• Material provided:
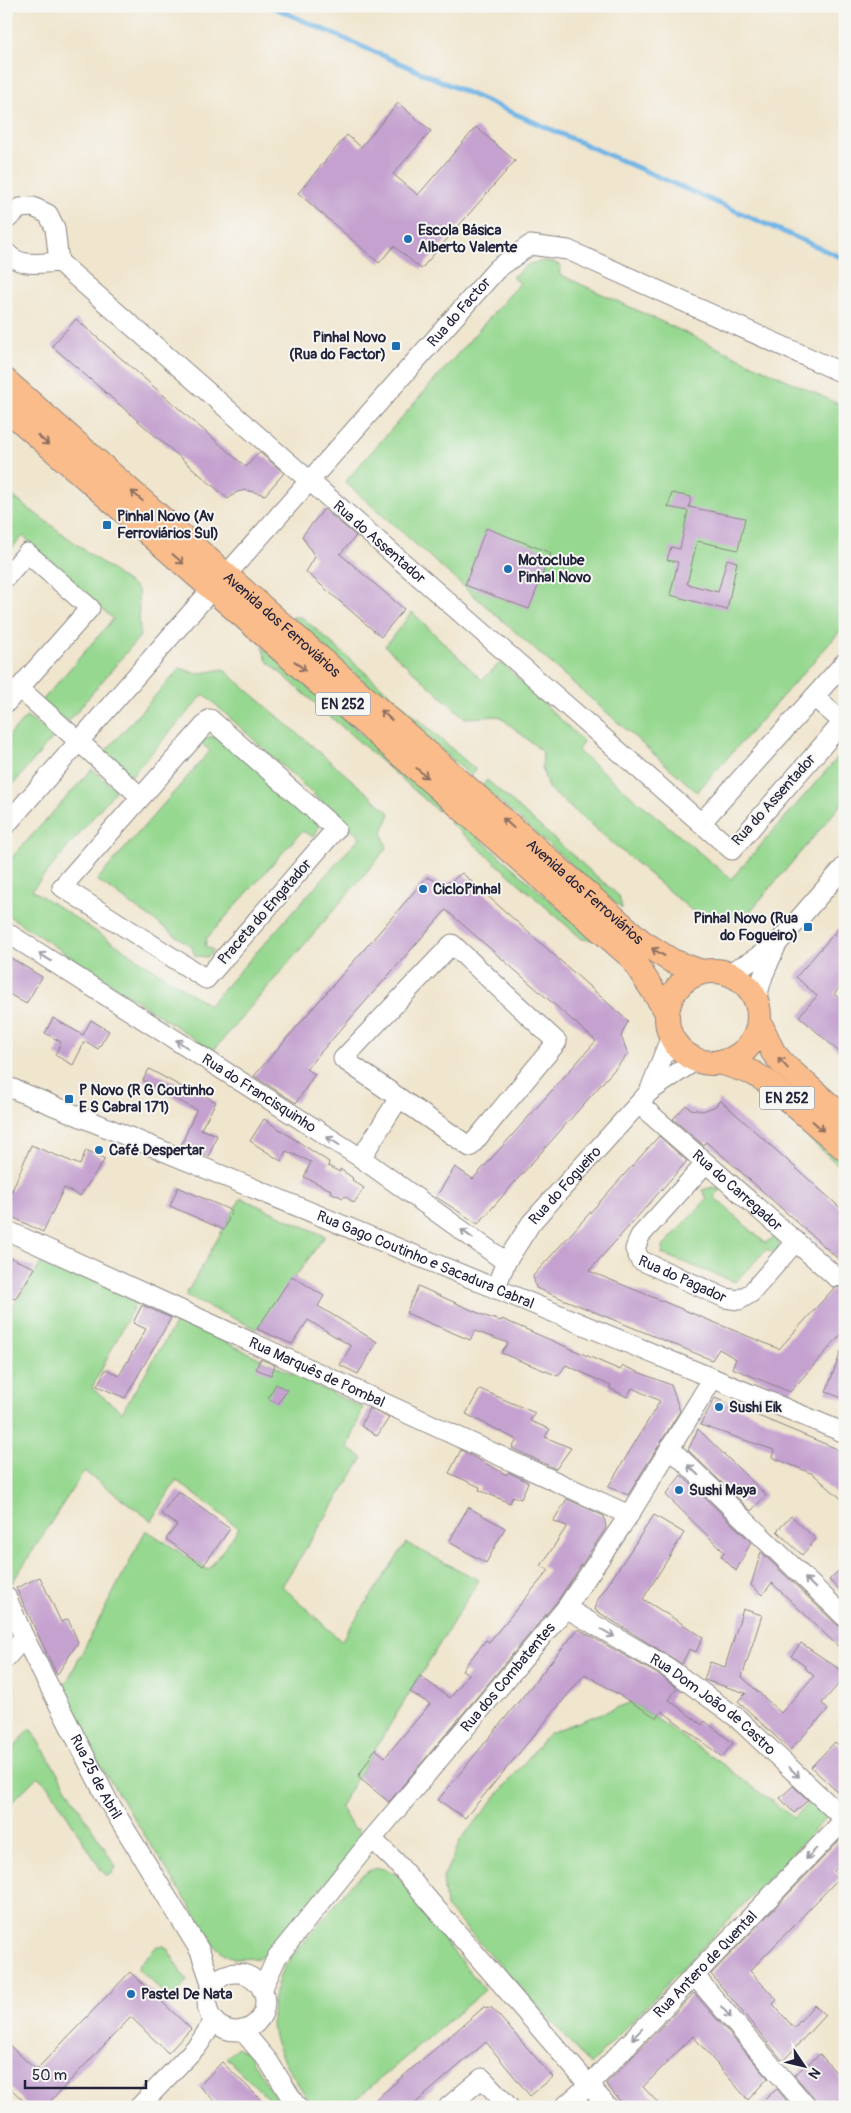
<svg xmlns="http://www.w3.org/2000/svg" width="851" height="2113" viewBox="0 0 851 2113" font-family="Pangolin,sans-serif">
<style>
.green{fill:#96d890;stroke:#5c7d66}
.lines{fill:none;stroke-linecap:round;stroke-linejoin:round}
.stream{stroke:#70b5e6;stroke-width:5}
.building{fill:#c4a1cf}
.minor-casing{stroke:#898484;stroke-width:21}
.major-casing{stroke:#898484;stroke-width:26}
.minor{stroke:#fff;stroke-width:19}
.major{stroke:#f9bc8a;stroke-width:24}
.oneway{stroke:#8e6f62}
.oneway2{stroke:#9c9ca7}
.poi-dot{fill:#1f6fb2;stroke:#f6f6f2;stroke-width:2}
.labels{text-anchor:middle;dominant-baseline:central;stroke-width:4;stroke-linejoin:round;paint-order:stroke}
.shield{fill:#f6f6f2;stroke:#626272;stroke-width:1}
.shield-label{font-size:14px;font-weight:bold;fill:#22223b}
.poi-label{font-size:15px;font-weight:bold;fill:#22223b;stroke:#f6f6f2;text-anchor:start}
.street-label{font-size:15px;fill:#22223b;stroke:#f6f6f2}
</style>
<rect width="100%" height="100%" fill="#f6f6f2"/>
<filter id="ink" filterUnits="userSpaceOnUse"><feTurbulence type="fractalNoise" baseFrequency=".02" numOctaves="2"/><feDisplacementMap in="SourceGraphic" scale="10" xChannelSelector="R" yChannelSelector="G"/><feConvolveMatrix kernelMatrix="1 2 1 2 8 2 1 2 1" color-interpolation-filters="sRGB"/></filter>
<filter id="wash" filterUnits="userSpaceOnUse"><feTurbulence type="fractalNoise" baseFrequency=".0096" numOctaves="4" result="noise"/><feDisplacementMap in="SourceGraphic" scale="20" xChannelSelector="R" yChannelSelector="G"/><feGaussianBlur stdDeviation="1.12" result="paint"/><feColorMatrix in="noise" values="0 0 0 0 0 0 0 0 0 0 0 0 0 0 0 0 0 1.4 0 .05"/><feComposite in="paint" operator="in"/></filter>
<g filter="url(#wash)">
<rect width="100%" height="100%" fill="#f0e5cd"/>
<path class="green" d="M542 261 553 262 561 266 559 274 845 407V626L697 792 345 482 520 283 512 277 529 264Z
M12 496 138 590 140 636 68 722 41 702 113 619 23 536 6 555V502Z
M412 612 482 680 501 662 583 741 578 751 731 879 840 755 845 758V800L746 916 704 921 548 788 542 768 543 752 499 716 465 718 385 646Z
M291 617H302L476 770 471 776Z
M262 647 443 806 438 811 267 661Z
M180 668 197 674 223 669 390 813 382 833 387 848 213 1051 6 914V864L92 769 116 790 32 890 209 1005 360 837 204 694 130 777 101 756Z
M26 717 55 735 6 793V739Z
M208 737H219L320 824 314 837 302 831 207 938 205 946 213 950 208 957 195 956 192 947 97 880 210 751 201 743Z
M487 780 619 896 622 909 482 786Z
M454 816 595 940 582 939 448 821Z
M804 1125 845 1161V1171L809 1139Z
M713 1187 721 1190 714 1197 765 1243 776 1236 779 1245 776 1255 767 1249 735 1282 662 1254 664 1245 707 1199 702 1190Z
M241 1198 325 1236 257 1329 185 1296Z
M46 1256 136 1302 92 1388 122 1412 178 1319 363 1408 348 1448 363 1458 282 1586 341 1641 406 1543 479 1580 340 1806 354 1830 357 1828 362 1839 269 1950 258 1958 236 1959 227 1955 216 1947 96 1759 63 1689 146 1530 208 1570 239 1528 176 1480 152 1521 84 1471 12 1583 6 1571V1317Z
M632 1702 721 1763 794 1818 810 1801 826 1818 590 2065 557 2027 446 1907 443 1878 461 1839 549 1733Z
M30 1728 116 1867 112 1874 106 1875 102 1871 48 1785 38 1776 6 1808V1758Z
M379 1868 388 1870 397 1875 446 1943 485 1990 347 2107H313C300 2086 282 2063 275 2040 268 2020 274 1984 285 1966 298 1947 315 1930 329 1912 343 1896 356 1871 379 1868Z
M157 1946H164L167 1948 187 1981 174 1997 170 1998 138 1969 139 1965Z
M237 2047 248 2054 281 2107H277L226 2058Z"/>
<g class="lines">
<path class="stream" d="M270 6 845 259"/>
</g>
<g id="blocks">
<path class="building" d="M398 103 431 131 393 174 418 195 476 127 515 161 421 269 394 246 379 263 298 193 347 135 361 147Z
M76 319 246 467 259 452 284 473 265 495 246 490 237 492 228 499 52 346Z
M672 493 691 497 689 507 745 518 738 550 697 541 687 584 718 592 727 559 737 562 727 610 670 595 678 562 667 560 671 547 680 549 688 511 668 507Z
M324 509 356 536 340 554 404 609 381 637 306 572 315 557 302 536Z
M486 528 551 553 529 609 465 585Z
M462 873 628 1021 621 1036 628 1054 478 1224 436 1197 455 1167 473 1179 596 1041 446 910 306 1069 315 1074 296 1103 254 1076 427 877 441 883 450 882Z
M845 921V981L834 994 845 1003V1057L799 1016 817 996 796 977Z
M6 955 42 977 26 1004 6 992Z
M53 1018 83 1035 91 1020 109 1031 98 1049 85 1041 73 1065 55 1055 61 1042 45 1033Z
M149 1069 193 1093 195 1090 216 1102 201 1129 217 1135 209 1156 181 1146 196 1110 143 1080Z
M720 1100 845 1212V1265L723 1156 706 1142 703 1145 673 1119 686 1105 691 1109 703 1111 716 1106Z
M264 1119 329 1162 328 1166 340 1172V1169L353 1178 352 1180 364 1188 354 1203 345 1196 343 1198 330 1192 331 1190 304 1177 311 1162 286 1151 281 1161 250 1141Z
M659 1136 687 1161 589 1271 779 1349 834 1288 840 1287 845 1284V1330L790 1392 732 1368 736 1359 719 1349 712 1360 536 1288 533 1276Z
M31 1145 80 1165 86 1150 105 1159 80 1196 64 1188 43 1232 6 1214V1188L12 1191Z
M178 1187 232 1211 224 1230 170 1206Z
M6 1256 35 1268 15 1299 6 1295Z
M292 1276 324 1296 318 1306 377 1342 358 1374 340 1365 351 1346 308 1320 292 1344 257 1329Z
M418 1286 485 1316 501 1321 502 1319 620 1370 623 1366 671 1385 680 1411 628 1495 608 1487 660 1401 632 1388 627 1397 609 1388 611 1386 566 1365 558 1376 501 1353 508 1343 475 1331 470 1340 406 1313Z
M142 1305 171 1318 125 1398 97 1386 106 1369 119 1376 146 1329 133 1323Z
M843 1346H845V1399L826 1392Z
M260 1359 275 1365 271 1375 256 1369Z
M276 1384 287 1390 278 1404 268 1398Z
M480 1389 535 1413 530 1421 550 1429 545 1437 571 1448 556 1469 512 1448 517 1440 466 1414Z
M715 1398 835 1448 845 1457V1502L813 1474 772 1457 774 1450 700 1425Z
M369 1408 389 1418 377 1436 361 1426Z
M698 1429 766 1495 751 1511 688 1450Z
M461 1450 507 1475 508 1472 528 1482 521 1499 513 1496 510 1503 479 1490 480 1487 449 1473Z
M681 1475 751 1542 736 1571 721 1556 724 1552 666 1495Z
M178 1491 230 1529 203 1566 166 1539 177 1525 161 1514Z
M567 1499 604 1516 606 1528 558 1600 389 1802 358 1777 375 1749 385 1757 430 1704 410 1692 420 1676 450 1698 469 1674 462 1670 486 1640 489 1642 549 1570 541 1566 567 1526 553 1521Z
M468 1507 505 1528 486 1563 449 1542Z
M654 1515 684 1533 643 1599 703 1637 696 1652 689 1649 682 1664 595 1610 597 1601Z
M791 1516 816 1539 802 1555 777 1531Z
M761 1552 837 1625 845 1628V1653L772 1583 762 1595 751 1585Z
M845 1564V1601L841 1597 844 1594 829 1580Z
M40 1577 61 1622 68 1619 78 1642 57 1675 16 1588Z
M743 1609 762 1615 742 1677 781 1713 814 1676 805 1668 806 1667 791 1656 801 1643 845 1673V1677L822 1703 828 1710 790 1750 738 1701 746 1693 704 1680 710 1662 725 1667Z
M578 1629 661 1676 677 1688 669 1700 702 1725 705 1721 733 1743 722 1757 662 1711 657 1718 585 1674 465 1818 438 1800Z
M835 1742 845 1751V1799L811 1767Z
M793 1786 808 1800 794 1813 780 1798Z
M845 1835V1859L834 1871 840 1877 750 1971 777 2000 773 2004 794 2028 814 2005 825 2015 783 2061 711 1974Z
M130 1972 191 2029 168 2053 131 2017 45 2107H30L6 2084V2042L36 2070Z
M694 1993 768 2078 748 2100 693 2036 643 2087 662 2107H625L606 2084Z
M484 2007 492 2008 553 2077 530 2096 486 2042 411 2107H367Z
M820 2054 845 2083V2094L829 2107H818L816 2100 794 2075Z
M222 2062 249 2088 268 2107H221L199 2086Z
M777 2089 792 2107H756Z"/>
</g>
</g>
<g filter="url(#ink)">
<use href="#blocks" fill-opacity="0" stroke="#898484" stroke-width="1"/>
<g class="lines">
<g class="minor-casing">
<g id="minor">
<path d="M6 220 20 208 33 207 48 214 55 228 59 262"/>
<path id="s1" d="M6 252C19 268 40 263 59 262L701 823"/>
<path id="s2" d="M227 574 497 269 530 245 568 250 845 374"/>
<path d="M6 577 27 553 90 608 6 703"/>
<path d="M19 688 141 797"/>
<path d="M814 697 845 662"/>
<path d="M210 719 336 829 206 979 62 887Z"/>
<path d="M845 719 843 722 732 850 701 823 814 697 843 722 845 724"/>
<path d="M6 825 212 589"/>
<path id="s3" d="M6 932 361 1158 506 1262"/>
<path d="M452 944 557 1042 470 1147 343 1059Z"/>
<path d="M727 973 748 963 777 944 845 866"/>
<path d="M756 1000 763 976 777 944"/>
<path id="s4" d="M6 1086 845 1433"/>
<path d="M649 1092 671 1036"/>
<path id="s5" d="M639 1104 836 1277"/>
<path d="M361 1158 399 1098"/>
<path id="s6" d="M706 1163 640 1236 635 1249 640 1260 725 1298 739 1300 751 1293 796 1241"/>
<path id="s7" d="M6 1230 629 1515"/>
<path id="s8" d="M495 1289 506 1262 531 1223 649 1092 696 1060"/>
<path d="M670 1448 845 1617"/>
<path id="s9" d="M6 1596 24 1637 108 1801 200 1951 212 1986"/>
<path id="s10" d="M566 1608 667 1667 736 1717 845 1820"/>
<path d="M6 1658 24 1637"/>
<path d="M372 1839 394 1860 608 2107"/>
<circle cx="236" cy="2002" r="29"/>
<path d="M694 1975 807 2107"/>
<path id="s11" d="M262 1990 277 1957 372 1839 566 1608 629 1515 713 1378"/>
<path d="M242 2030 269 2062 297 2107"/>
<path d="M139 2107 199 2044 214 2021"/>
<path d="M448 2107 482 2078 509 2107"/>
<path id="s12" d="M564 2107 589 2085 845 1819"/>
</g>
</g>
<g class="major-casing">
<g id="major">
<path id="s13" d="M6 381 642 942 672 961 701 972"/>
<path d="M6 408 631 957 667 1012"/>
<circle cx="713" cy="1017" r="46"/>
<path d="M759 1021 773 1052 783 1064 845 1119"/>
<path d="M720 1062 753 1073 766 1081 845 1149"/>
</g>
</g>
<use href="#minor" class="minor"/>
<use href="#major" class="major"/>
</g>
<defs><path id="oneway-shaft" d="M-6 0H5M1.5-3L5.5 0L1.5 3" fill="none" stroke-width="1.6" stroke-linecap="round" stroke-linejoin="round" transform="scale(1.25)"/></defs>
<g class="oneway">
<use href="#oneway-shaft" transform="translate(43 440) rotate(41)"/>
<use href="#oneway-shaft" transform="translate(137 496) rotate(-139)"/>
<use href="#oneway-shaft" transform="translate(178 559) rotate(41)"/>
<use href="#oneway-shaft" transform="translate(300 666) rotate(41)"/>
<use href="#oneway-shaft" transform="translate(386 715) rotate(-138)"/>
<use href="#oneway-shaft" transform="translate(422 773) rotate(41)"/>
<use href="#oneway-shaft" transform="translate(508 823) rotate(-138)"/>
<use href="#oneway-shaft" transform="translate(658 952) rotate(-149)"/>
<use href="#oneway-shaft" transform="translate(783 1063) rotate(-132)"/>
<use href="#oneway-shaft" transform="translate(818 1126) rotate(42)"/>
</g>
<g class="oneway2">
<use href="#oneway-shaft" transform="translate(45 957) rotate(-147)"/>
<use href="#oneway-shaft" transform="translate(182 1044) rotate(-147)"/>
<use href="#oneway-shaft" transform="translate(333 1141) rotate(-148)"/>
<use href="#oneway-shaft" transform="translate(467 1234) rotate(-144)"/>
<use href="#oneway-shaft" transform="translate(693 1470) rotate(-136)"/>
<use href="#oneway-shaft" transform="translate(810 1583) rotate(-136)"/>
<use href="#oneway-shaft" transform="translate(608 1633) rotate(30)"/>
<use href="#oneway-shaft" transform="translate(794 1772) rotate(44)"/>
<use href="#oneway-shaft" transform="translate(811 1854) rotate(134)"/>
<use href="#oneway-shaft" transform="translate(726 2012) rotate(49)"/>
<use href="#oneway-shaft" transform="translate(637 2034) rotate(134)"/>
</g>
</g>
<g class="poi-dot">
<circle cx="408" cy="239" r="5"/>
<rect x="391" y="341" width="10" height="10" rx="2.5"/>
<rect x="102" y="520" width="10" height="10" rx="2.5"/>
<circle cx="508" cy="569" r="5"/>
<circle cx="423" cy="889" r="5"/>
<rect x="803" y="922" width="10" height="10" rx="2.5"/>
<rect x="64" y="1094" width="10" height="10" rx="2.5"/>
<circle cx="99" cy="1150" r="5"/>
<circle cx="719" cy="1407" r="5"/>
<circle cx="679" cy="1490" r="5"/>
<circle cx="131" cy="1994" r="5"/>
</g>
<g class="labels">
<g class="shield">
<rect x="315.5" y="692.5" width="55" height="23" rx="4"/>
<rect x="759.5" y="1086.5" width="55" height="23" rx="4"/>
</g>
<g class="shield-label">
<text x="343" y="704">EN 252</text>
<text x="787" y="1098">EN 252</text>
</g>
<g class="poi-label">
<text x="418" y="230">Escola Básica<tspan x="418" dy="17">Alberto Valente</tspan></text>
<text x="386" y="337" text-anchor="end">Pinhal Novo<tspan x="386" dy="17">(Rua do Factor)</tspan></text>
<text x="117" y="516">Pinhal Novo (Av<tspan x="117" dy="17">Ferroviários Sul)</tspan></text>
<text x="518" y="560">Motoclube<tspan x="518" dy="17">Pinhal Novo</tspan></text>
<text x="433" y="889">CicloPinhal</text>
<text x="798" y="918" text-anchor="end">Pinhal Novo (Rua<tspan x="798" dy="17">do Fogueiro)</tspan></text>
<text x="79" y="1090">P Novo (R G Coutinho<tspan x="79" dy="17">E S Cabral 171)</tspan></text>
<text x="109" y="1150">Café Despertar</text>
<text x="729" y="1407">Sushi Eik</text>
<text x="689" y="1490">Sushi Maya</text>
<text x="141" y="1994">Pastel De Nata</text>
</g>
<g class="street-label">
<text stroke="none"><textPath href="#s2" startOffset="350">Rua do Factor</textPath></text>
<text stroke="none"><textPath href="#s1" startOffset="482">Rua do Assentador</textPath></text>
<text stroke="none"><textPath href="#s13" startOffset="368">Avenida dos Ferroviários</textPath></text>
<text transform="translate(774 800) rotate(-48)">Rua do Assentador</text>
<text stroke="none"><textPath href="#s13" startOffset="772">Avenida dos Ferroviários</textPath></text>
<text transform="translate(265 912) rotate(-49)">Praceta do Engatador</text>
<text stroke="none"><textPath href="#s3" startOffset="300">Rua do Francisquinho</textPath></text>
<text stroke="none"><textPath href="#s8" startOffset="126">Rua do Fogueiro</textPath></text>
<text stroke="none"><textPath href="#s5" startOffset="131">Rua do Carregador</textPath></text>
<text stroke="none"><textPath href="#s4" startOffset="454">Rua Gago Coutinho e Sacadura Cabral</textPath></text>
<text stroke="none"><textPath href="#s6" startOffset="171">Rua do Pagador</textPath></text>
<text stroke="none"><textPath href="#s7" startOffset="342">Rua Marquês de Pombal</textPath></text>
<text stroke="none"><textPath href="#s11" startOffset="399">Rua dos Combatentes</textPath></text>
<text stroke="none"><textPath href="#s10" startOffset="176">Rua Dom João de Castro</textPath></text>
<text stroke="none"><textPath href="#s9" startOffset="202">Rua 25 de Abril</textPath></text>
<text stroke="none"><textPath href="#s12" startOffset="201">Rua Antero de Quental</textPath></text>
</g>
</g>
<rect width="851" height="2113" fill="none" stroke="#f6f6f2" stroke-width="25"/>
<g transform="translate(804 2066) rotate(125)" stroke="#f6f6f2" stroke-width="4" paint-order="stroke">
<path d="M0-4L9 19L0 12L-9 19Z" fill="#22223b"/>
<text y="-8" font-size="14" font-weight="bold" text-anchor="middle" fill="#22223b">N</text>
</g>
<path d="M25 2080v8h121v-8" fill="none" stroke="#22223b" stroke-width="2.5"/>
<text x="32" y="2080" font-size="15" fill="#22223b" stroke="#f6f6f2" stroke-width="4" paint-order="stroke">50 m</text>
</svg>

• Your objective:
The answer must be a single number: how many lines above contain "middle".

• The answer:
2